I simplified the concept a bit. The movie's philosophy actually calls for a geometric favor growth instead of a linear progression. When paying one favor forward, you are called to perform three favors for others as payment, requesting the same from each payee. In a very short time one favor would become a massive explosion of help for others. One becomes three, becomes nine, becomes 27, 81, 243, 729, 2187, etc... In this paradigm one favor payed forward creates a web big enough to benefit everyone on the planet.

Now here's what I didn't know. The movie was based on a book of the same name by Catherine Ryan Hyde. She's since created a charitable foundation called The Pay It Forward Foundation, which endeavors to instill in school children the desire to create positive change in the world by creating their own ways of paying it forward.

And the concept of "paying it forward" isn't new to Ms. Hyde. Benjamin Franklin first espoused the philosophy in a letter to Benjamin Webb. He said:

I do not pretend to give such a Sum; I only lend it to you. When you [...] meet with another honest Man in similar Distress, you must pay me by lending this Sum to him; enjoining him to discharge the Debt by a like operation, when he shall be able, and shall meet with another opportunity. I hope it may thus go thro' many hands, before it meets with a Knave that will stop its Progress. This is a trick of mine for doing a deal of good with a little money.
Other writers since, from Ralph Waldo Emerson, Robert Heinlein, to Spider Robinson have propagated the philosophy. It's in fact a widely respected philanthropic concept, referred to most commonly as "generalized reciprocity."

Of course for paying it forward to have it's greatest impact, for favor chains to propagate infinitely, the practice needs to enjoy universal acceptance. In the meantime, "paying it forward" still confers a far larger benefit to society than "paying it back." And as more and more people begin accepting and internalizing the philosophy, the more it becomes a part of societal practice. Starting small is the only way to grow. So here's my version of "pay it forward", designed to grow acceptance of the philosophy in an environment lacking universal knowledge of the practice.

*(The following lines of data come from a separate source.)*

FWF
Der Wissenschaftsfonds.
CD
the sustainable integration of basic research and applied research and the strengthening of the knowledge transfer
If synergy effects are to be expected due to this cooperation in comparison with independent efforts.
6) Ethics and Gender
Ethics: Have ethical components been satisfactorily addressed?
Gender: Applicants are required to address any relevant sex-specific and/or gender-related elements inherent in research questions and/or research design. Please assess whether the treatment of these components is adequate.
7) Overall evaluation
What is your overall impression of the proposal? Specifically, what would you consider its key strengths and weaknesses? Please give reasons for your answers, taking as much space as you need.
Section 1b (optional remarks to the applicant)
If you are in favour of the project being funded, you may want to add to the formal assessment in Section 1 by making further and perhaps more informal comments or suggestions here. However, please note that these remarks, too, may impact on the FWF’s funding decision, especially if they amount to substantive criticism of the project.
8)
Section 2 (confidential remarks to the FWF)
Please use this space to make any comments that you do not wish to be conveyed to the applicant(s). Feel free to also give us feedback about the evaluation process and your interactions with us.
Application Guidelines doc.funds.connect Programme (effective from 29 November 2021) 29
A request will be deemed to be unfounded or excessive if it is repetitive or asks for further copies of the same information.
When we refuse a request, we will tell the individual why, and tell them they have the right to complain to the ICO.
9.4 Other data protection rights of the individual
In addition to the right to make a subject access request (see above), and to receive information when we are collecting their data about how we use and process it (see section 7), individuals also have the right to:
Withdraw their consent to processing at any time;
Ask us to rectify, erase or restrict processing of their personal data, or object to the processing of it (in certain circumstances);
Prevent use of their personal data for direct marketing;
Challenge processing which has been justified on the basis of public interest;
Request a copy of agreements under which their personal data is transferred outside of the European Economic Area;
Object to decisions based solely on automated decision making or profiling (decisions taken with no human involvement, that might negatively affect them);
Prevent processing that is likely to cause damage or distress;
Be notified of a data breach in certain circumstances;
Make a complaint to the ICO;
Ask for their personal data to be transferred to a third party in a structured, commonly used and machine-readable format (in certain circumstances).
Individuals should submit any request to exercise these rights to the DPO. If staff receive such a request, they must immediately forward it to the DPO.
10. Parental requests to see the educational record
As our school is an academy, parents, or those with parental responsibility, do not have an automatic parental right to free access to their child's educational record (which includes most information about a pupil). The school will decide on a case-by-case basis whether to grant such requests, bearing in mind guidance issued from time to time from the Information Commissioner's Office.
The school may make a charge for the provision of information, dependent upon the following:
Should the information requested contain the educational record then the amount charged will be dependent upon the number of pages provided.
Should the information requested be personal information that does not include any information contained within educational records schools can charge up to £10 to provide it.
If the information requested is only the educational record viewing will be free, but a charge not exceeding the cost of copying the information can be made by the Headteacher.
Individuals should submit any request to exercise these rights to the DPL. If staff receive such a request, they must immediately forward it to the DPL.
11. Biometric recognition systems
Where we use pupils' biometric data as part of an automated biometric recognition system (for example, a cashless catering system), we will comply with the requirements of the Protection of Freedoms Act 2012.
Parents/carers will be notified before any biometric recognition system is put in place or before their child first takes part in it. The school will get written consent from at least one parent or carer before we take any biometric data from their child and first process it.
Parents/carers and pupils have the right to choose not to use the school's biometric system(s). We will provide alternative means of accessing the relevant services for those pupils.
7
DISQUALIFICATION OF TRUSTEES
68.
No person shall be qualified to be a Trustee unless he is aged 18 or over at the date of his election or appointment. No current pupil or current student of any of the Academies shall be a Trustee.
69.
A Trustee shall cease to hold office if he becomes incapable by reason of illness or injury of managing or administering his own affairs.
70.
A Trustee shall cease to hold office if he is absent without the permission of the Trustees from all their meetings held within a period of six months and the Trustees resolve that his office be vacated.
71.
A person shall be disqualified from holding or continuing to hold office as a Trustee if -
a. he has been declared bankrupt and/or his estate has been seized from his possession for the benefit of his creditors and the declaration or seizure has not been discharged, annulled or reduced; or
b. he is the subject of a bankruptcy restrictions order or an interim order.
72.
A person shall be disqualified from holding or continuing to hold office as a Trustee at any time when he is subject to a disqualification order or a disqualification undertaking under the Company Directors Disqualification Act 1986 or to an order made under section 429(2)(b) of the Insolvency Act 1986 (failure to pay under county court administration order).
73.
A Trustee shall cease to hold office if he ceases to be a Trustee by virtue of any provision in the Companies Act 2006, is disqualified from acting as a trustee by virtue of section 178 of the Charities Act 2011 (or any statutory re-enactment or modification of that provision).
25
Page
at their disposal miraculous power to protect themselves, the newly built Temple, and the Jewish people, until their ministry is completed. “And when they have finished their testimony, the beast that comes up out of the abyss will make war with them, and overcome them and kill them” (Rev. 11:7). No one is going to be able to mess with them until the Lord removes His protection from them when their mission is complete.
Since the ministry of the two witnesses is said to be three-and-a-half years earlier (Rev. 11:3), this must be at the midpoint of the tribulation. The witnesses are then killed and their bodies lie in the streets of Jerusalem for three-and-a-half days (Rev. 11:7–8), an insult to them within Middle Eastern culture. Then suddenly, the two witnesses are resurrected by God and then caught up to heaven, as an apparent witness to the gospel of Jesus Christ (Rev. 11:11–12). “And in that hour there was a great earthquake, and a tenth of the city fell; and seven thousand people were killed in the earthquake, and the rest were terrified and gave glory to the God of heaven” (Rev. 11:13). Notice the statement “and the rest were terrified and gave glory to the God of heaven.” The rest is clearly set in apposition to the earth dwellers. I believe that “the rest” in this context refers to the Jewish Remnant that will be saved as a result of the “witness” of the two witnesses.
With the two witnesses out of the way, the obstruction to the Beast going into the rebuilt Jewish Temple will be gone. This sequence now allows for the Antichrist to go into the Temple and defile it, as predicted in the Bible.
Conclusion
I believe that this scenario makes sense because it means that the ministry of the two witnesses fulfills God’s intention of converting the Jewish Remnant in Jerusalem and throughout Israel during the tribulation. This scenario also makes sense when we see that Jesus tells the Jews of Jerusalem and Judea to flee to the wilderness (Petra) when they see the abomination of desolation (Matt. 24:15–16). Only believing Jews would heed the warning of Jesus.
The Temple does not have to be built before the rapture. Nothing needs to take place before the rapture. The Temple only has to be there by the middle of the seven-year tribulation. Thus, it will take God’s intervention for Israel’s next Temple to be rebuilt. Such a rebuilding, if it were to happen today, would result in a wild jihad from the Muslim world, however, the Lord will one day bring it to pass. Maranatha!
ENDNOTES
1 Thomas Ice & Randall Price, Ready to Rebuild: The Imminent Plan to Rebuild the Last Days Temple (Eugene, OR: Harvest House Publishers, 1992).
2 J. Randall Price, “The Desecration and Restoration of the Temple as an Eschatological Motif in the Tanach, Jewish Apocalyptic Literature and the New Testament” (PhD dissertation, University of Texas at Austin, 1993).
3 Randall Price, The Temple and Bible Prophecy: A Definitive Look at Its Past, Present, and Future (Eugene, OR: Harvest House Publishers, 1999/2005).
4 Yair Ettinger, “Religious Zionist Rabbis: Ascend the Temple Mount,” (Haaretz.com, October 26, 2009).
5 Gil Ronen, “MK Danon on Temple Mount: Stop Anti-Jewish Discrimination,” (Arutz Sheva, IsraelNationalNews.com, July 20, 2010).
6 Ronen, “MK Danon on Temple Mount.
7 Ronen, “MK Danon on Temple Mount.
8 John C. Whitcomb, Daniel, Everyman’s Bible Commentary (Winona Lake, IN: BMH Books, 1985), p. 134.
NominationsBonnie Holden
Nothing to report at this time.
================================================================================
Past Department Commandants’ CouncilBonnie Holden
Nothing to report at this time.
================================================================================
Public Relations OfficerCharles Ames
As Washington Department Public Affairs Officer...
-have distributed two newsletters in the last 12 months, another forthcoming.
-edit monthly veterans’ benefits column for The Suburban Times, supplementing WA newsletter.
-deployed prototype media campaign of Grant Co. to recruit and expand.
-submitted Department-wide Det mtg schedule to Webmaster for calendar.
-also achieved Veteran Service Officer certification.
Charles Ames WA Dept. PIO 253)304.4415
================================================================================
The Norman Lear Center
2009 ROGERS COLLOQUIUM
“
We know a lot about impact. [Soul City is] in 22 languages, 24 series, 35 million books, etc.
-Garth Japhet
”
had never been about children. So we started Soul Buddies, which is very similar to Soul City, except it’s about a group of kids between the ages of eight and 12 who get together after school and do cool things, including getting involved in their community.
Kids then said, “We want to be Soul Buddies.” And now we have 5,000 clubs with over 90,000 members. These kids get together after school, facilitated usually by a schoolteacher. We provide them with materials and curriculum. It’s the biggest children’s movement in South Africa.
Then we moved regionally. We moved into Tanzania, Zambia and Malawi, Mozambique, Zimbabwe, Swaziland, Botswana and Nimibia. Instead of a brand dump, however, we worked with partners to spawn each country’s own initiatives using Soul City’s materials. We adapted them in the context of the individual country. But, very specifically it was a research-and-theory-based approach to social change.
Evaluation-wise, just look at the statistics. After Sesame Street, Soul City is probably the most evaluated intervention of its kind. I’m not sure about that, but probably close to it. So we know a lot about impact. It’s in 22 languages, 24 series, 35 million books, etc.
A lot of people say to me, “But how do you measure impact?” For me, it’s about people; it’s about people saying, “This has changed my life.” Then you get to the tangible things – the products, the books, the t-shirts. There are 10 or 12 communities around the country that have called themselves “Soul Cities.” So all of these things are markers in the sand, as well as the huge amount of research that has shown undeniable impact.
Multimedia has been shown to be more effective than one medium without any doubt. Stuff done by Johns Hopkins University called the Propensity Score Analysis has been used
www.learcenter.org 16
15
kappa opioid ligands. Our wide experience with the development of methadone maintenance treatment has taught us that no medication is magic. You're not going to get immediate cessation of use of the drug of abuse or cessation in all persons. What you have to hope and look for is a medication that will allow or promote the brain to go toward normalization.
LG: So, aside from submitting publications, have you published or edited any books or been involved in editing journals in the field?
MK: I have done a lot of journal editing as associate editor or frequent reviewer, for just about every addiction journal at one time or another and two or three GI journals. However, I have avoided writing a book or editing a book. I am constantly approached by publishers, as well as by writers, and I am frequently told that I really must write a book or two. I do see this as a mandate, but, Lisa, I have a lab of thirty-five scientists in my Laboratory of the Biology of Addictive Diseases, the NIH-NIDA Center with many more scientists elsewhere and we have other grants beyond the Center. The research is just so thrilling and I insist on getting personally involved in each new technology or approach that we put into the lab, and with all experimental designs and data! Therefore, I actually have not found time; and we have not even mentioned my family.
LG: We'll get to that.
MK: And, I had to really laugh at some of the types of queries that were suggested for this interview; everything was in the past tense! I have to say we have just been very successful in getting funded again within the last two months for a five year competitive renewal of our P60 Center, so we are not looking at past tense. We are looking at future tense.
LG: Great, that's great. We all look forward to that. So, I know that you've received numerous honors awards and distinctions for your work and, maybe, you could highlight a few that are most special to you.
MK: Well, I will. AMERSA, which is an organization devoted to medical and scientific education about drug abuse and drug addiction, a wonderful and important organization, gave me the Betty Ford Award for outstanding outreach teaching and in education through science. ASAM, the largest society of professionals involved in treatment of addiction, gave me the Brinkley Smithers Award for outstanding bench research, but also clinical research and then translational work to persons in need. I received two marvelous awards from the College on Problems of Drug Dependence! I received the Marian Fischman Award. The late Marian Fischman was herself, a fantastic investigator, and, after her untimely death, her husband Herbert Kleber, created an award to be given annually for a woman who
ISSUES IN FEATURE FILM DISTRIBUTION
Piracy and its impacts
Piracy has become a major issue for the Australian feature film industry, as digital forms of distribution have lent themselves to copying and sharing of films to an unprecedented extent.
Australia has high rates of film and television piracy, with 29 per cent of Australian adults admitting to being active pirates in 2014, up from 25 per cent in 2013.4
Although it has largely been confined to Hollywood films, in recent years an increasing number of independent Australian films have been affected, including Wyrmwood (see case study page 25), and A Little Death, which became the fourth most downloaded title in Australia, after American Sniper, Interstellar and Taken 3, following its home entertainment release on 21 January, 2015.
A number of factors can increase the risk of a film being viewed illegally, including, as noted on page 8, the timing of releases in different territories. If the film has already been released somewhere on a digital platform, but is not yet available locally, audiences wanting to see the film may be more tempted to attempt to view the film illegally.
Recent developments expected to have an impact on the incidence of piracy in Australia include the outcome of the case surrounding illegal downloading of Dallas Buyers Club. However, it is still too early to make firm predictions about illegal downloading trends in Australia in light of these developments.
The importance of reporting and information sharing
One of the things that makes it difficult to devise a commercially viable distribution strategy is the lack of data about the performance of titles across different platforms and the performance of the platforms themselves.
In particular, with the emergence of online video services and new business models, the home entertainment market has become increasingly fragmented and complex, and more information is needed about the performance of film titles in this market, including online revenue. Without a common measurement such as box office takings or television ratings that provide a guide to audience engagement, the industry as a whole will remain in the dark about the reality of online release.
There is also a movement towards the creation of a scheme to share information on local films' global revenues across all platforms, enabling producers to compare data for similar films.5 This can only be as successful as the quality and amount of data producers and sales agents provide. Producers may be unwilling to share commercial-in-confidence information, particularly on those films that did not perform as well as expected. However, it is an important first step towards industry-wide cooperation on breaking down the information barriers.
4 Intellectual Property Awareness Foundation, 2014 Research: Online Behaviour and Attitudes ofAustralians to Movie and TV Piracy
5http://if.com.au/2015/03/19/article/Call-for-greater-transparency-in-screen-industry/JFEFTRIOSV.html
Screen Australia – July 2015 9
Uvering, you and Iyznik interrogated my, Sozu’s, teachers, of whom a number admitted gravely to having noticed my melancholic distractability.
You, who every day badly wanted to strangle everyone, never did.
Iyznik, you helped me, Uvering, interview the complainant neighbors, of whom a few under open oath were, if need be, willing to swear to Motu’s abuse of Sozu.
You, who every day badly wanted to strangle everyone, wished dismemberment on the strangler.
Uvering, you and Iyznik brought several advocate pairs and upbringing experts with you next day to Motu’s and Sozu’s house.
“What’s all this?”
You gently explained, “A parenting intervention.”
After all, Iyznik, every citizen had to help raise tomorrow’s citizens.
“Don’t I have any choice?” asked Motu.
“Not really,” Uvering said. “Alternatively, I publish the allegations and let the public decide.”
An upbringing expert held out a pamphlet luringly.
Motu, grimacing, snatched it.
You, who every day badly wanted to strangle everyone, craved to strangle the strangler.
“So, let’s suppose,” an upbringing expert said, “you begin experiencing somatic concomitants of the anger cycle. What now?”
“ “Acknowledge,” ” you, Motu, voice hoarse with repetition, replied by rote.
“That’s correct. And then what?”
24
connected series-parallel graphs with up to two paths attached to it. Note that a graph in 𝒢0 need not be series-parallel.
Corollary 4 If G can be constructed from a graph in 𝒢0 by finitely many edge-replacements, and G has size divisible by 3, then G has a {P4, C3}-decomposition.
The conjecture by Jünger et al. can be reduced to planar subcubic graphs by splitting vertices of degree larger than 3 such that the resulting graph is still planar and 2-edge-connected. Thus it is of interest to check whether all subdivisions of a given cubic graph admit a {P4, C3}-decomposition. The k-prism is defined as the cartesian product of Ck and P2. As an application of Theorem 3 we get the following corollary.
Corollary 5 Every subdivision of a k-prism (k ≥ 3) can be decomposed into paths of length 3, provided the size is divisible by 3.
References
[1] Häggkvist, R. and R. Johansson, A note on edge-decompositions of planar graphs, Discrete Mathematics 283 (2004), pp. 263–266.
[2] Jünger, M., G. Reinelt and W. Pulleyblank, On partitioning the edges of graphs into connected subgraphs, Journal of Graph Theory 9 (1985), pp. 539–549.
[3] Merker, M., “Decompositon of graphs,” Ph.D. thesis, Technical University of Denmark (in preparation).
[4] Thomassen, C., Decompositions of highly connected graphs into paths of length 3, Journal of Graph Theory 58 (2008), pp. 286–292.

Whenever a favor is conferred on you, pay that favor back to its original "deeder", and also pay it forward to one other person, requesting that they do the same. This way, if the original deeder isn't familiar with the philosophy, or isn't accepting of its tenets, they don't feel slighted. At the same time a favor chain is created, which propagates not only the original deed, but also the philosophy itself.